→ Data extract:

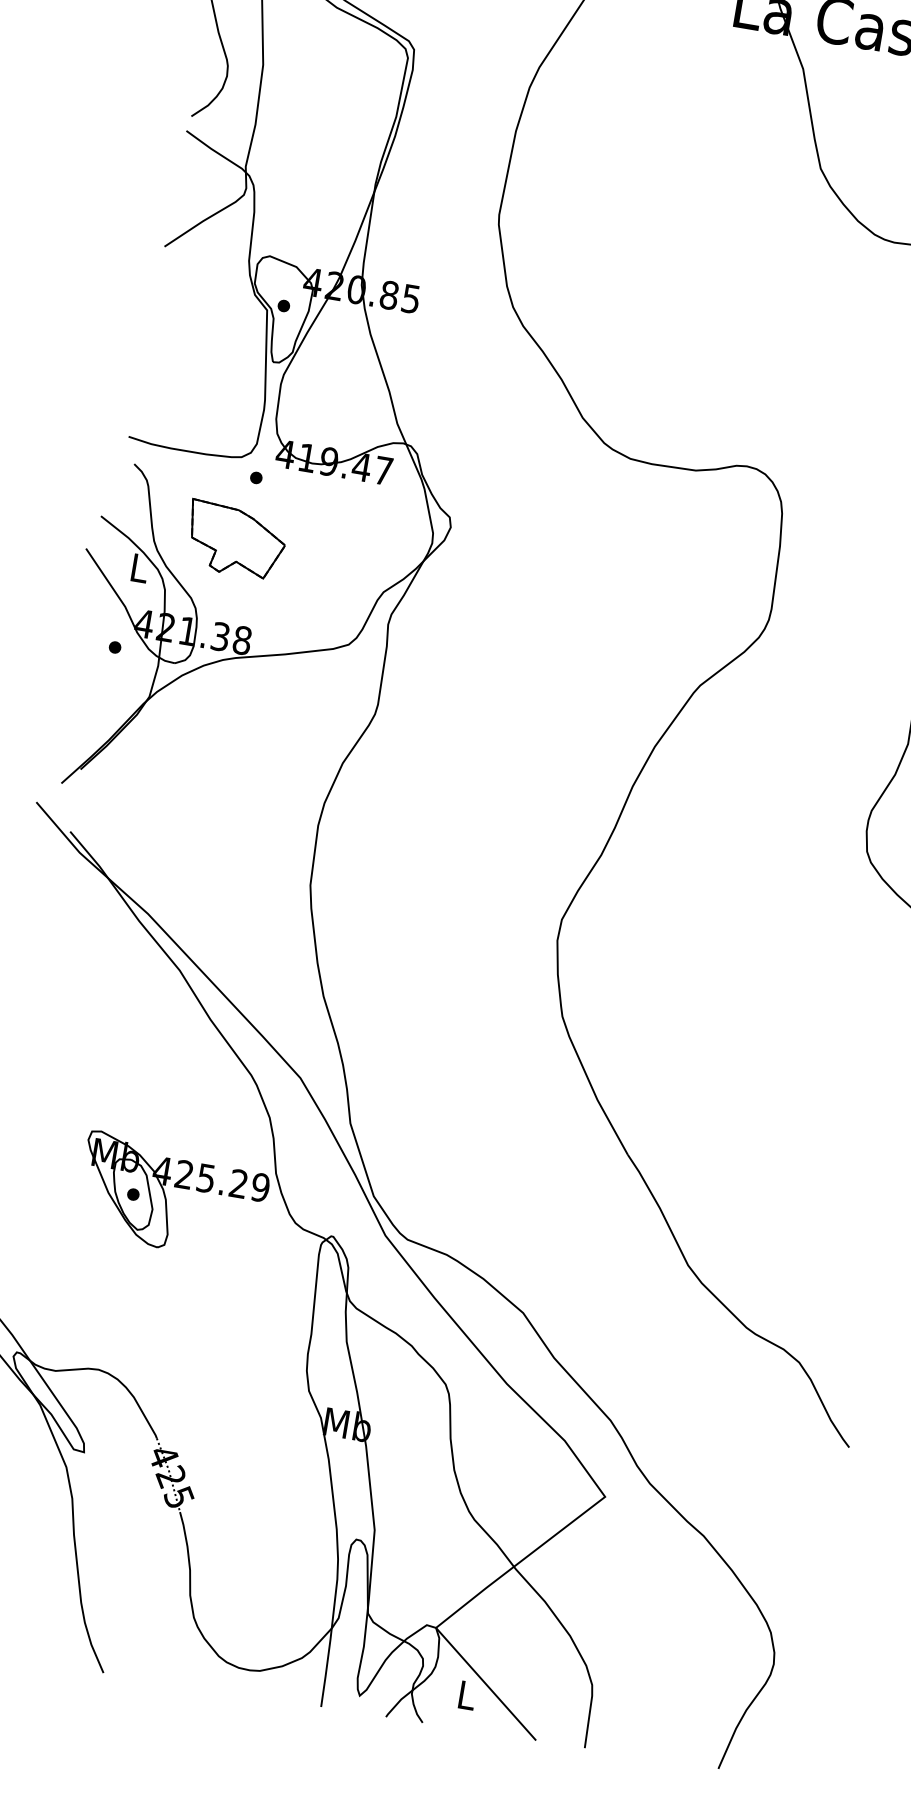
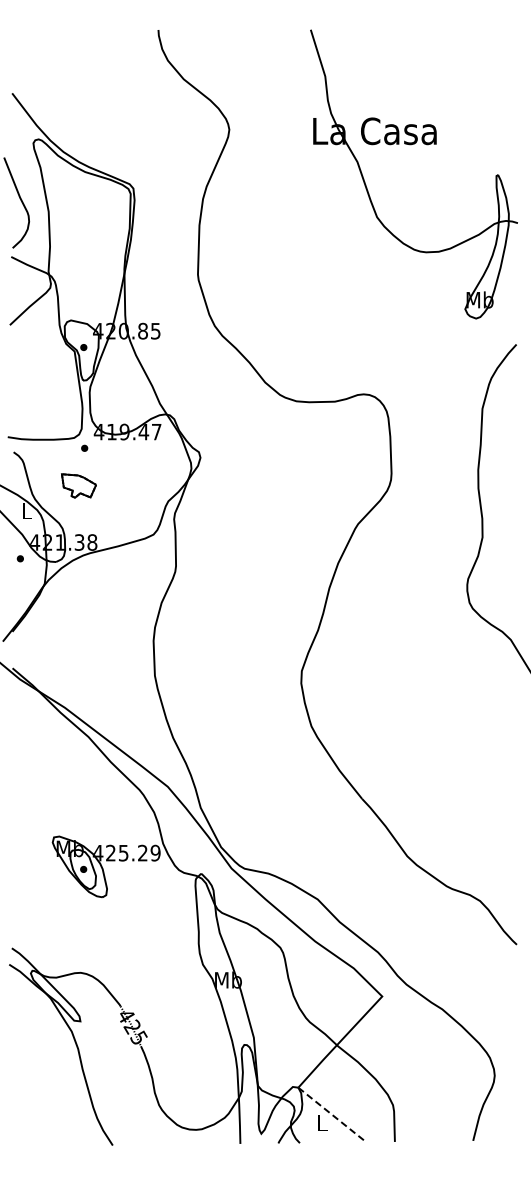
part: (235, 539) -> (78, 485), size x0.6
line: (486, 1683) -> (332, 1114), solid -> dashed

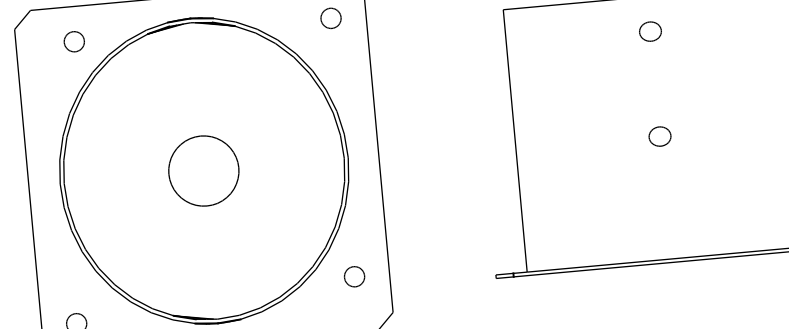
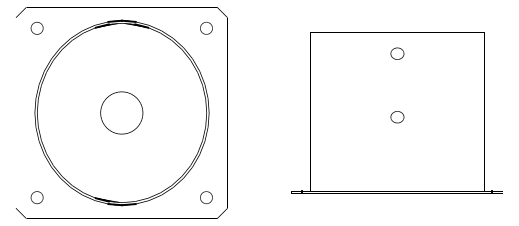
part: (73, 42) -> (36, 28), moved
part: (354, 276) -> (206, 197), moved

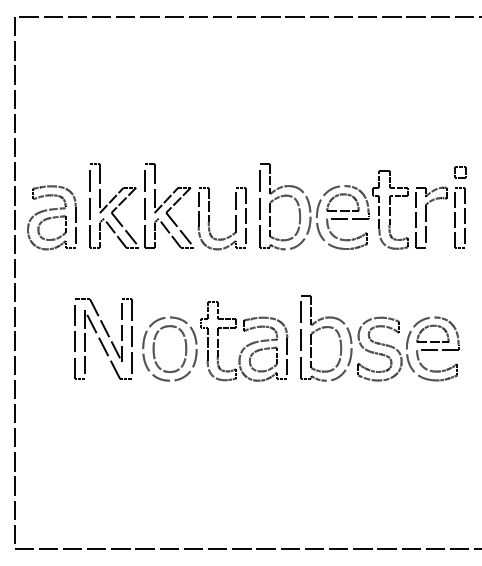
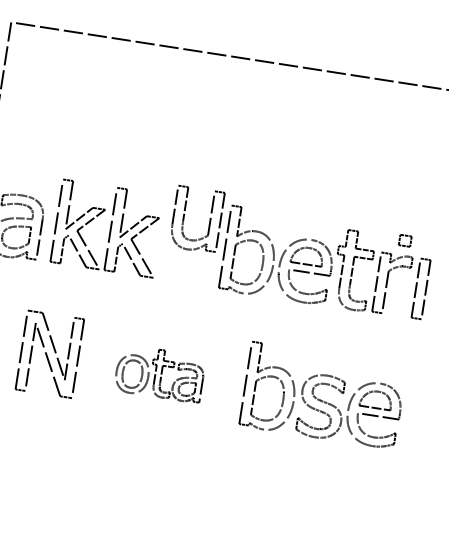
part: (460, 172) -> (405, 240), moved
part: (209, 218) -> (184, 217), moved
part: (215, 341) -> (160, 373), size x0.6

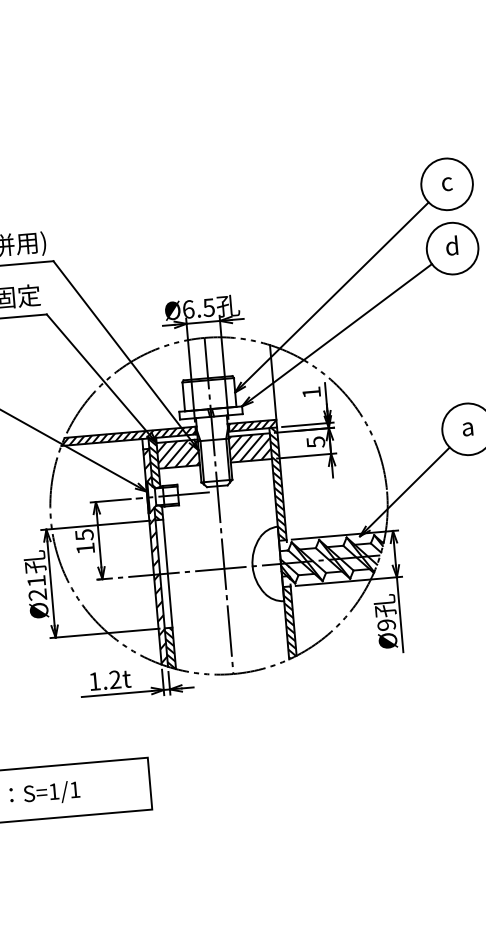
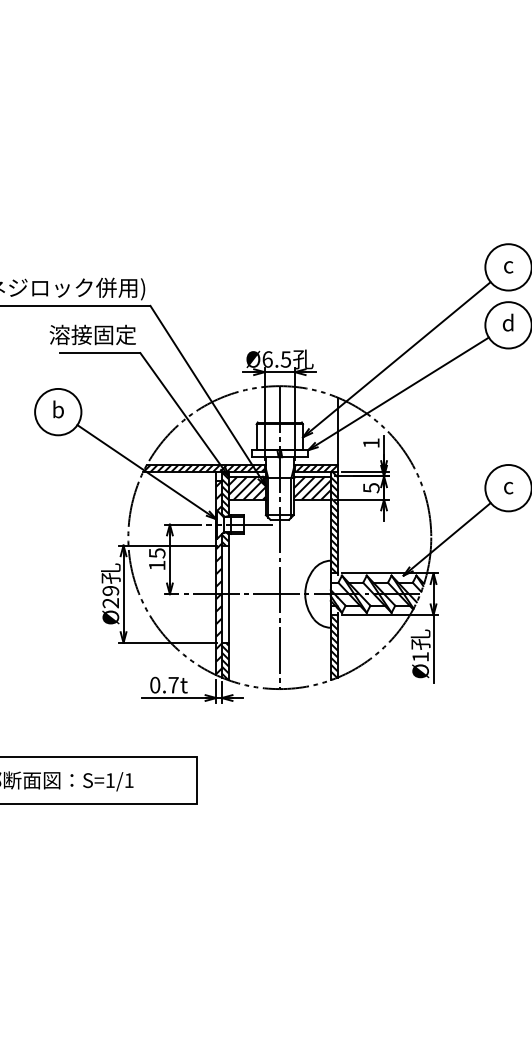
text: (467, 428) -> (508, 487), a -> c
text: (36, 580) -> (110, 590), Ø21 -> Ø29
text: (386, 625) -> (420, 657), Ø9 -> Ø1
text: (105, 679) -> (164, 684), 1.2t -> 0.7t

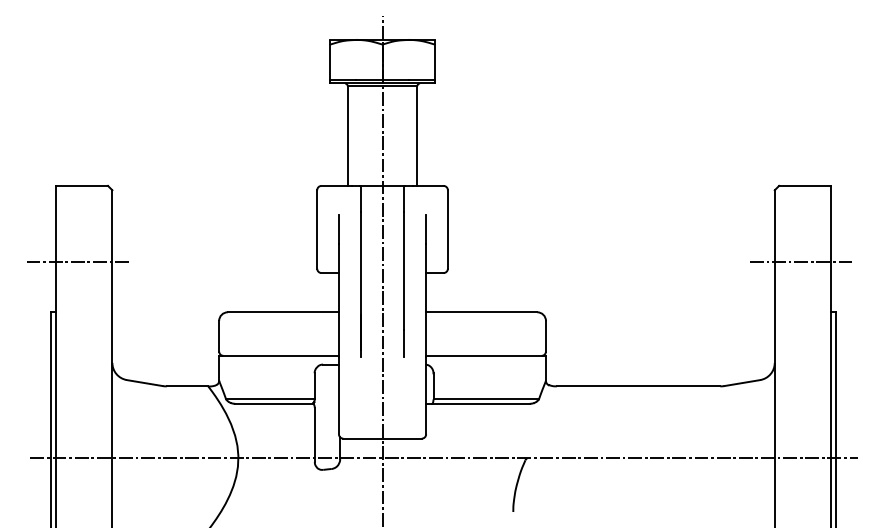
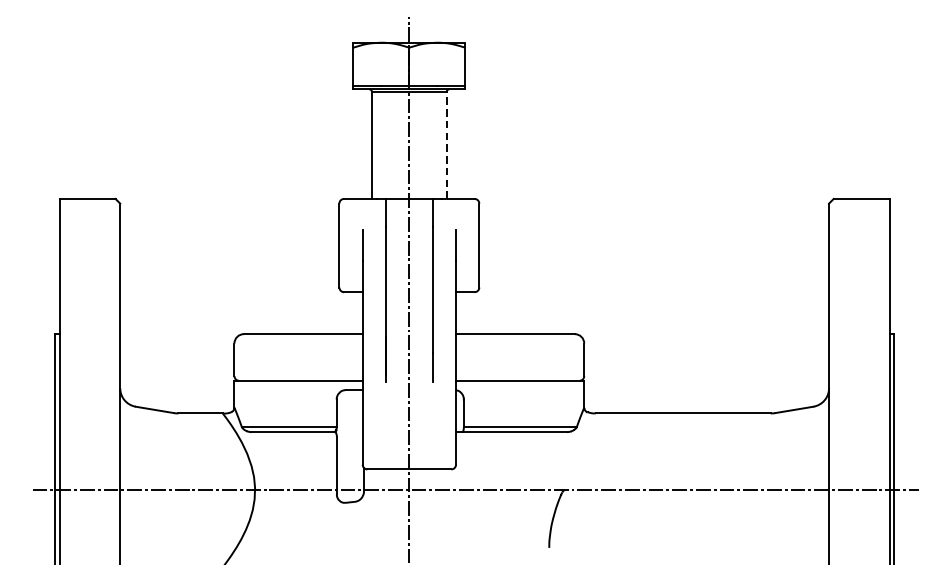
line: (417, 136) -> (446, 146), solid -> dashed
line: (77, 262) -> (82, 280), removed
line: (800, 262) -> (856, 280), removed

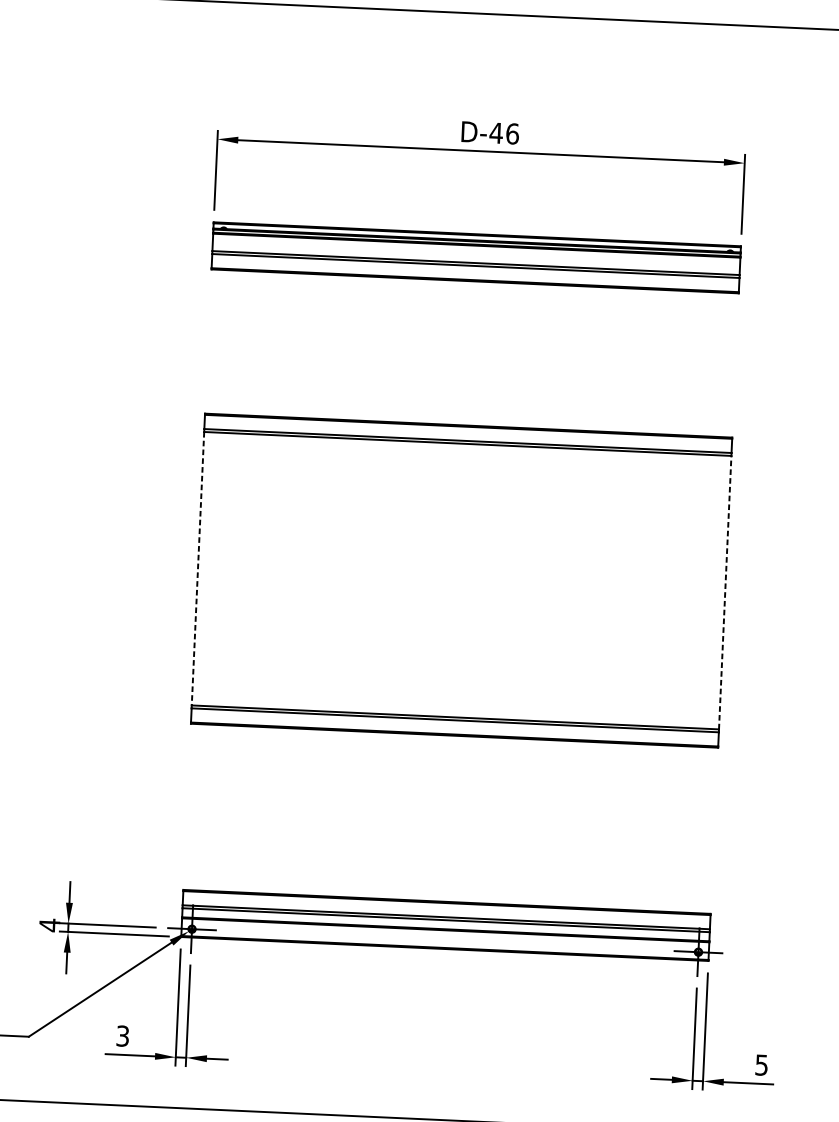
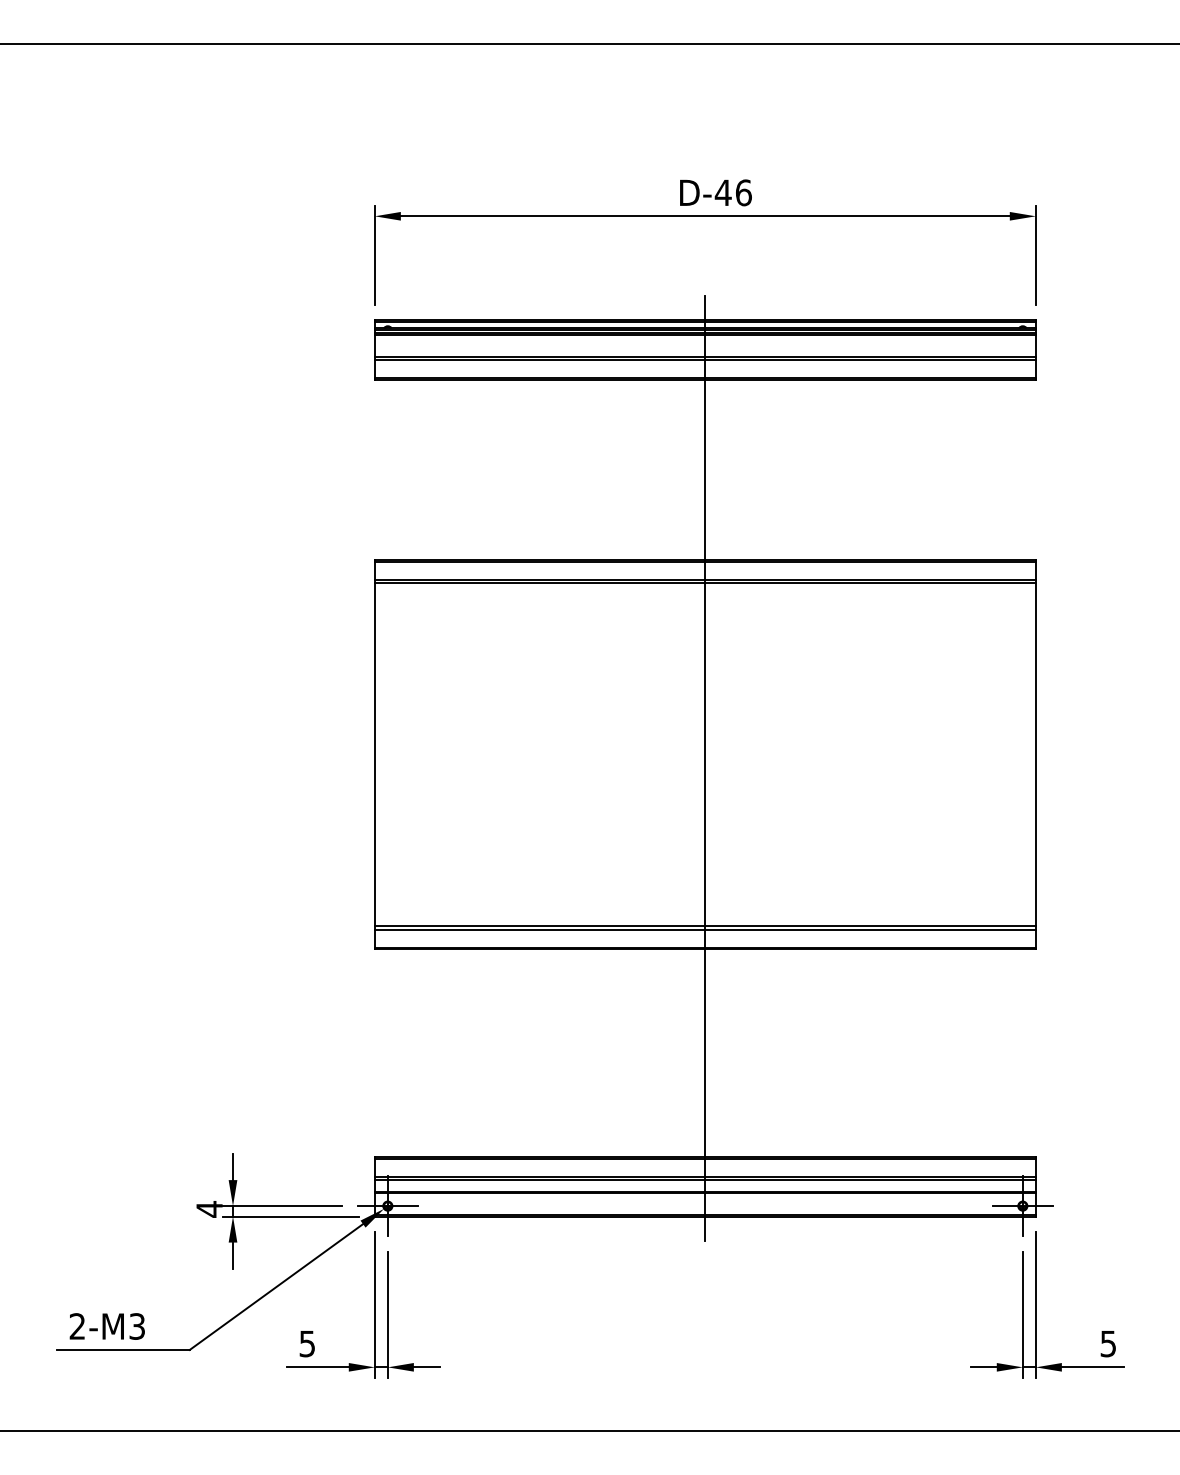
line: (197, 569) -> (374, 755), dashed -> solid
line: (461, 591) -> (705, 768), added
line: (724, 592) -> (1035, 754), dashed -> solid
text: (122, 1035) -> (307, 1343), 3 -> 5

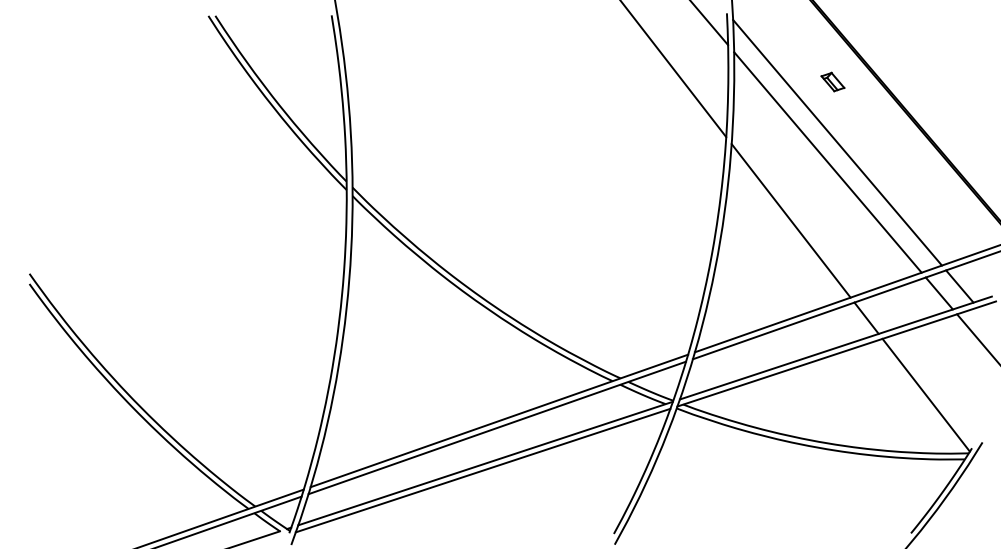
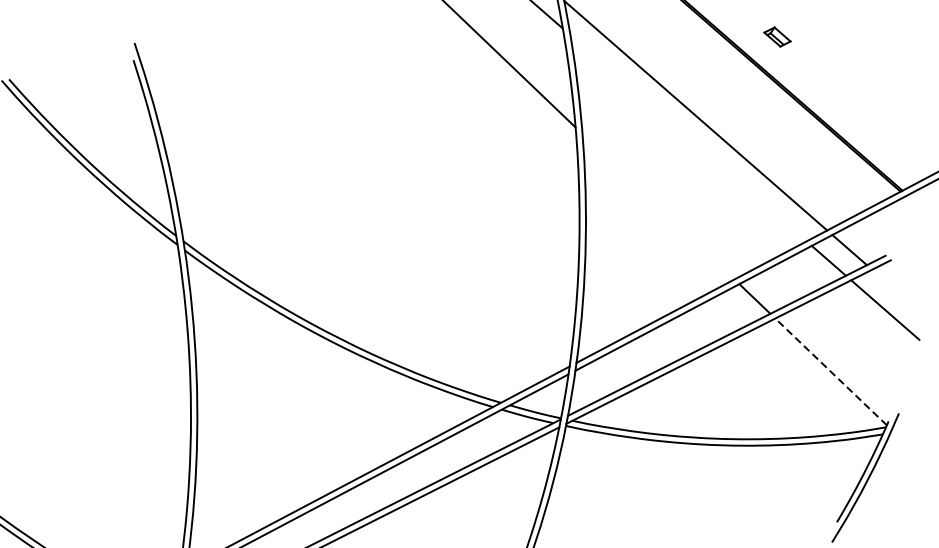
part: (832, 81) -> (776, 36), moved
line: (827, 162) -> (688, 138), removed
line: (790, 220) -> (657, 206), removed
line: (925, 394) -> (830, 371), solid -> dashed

→ Instructions to follow:
Determine how many of the lines above include the word "size", then give that number and nothing else.

→ Answer space:
2